• WORK ITEM
Retype all of the records precisely.

Segment Start: DATASET RECORDS

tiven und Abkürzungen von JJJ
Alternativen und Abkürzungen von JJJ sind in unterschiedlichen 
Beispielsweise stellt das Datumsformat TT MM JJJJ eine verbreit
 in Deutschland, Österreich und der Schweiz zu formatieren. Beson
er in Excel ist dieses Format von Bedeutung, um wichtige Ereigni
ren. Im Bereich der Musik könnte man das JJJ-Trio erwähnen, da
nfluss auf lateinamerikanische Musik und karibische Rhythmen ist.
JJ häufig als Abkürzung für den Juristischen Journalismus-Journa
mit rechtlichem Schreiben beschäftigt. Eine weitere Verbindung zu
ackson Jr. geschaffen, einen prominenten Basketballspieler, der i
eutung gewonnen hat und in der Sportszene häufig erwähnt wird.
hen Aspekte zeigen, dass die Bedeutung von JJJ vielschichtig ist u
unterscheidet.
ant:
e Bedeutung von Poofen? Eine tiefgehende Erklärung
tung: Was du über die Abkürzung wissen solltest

Segment End: DATASET RECORDS

• WRITTEN ANSWER
tiven und Abkürzungen von JJJ
Alternativen und Abkürzungen von JJJ sind in unterschiedlichen 
Beispielsweise stellt das Datumsformat TT MM JJJJ eine verbreit
 in Deutschland, Österreich und der Schweiz zu formatieren. Beson
er in Excel ist dieses Format von Bedeutung, um wichtige Ereigni
ren. Im Bereich der Musik könnte man das JJJ-Trio erwähnen, da
nfluss auf lateinamerikanische Musik und karibische Rhythmen ist.
JJ häufig als Abkürzung für den Juristischen Journalismus-Journa
mit rechtlichem Schreiben beschäftigt. Eine weitere Verbindung zu
ackson Jr. geschaffen, einen prominenten Basketballspieler, der i
eutung gewonnen hat und in der Sportszene häufig erwähnt wird.
hen Aspekte zeigen, dass die Bedeutung von JJJ vielschichtig ist u
unterscheidet.
ant:
e Bedeutung von Poofen? Eine tiefgehende Erklärung
tung: Was du über die Abkürzung wissen solltest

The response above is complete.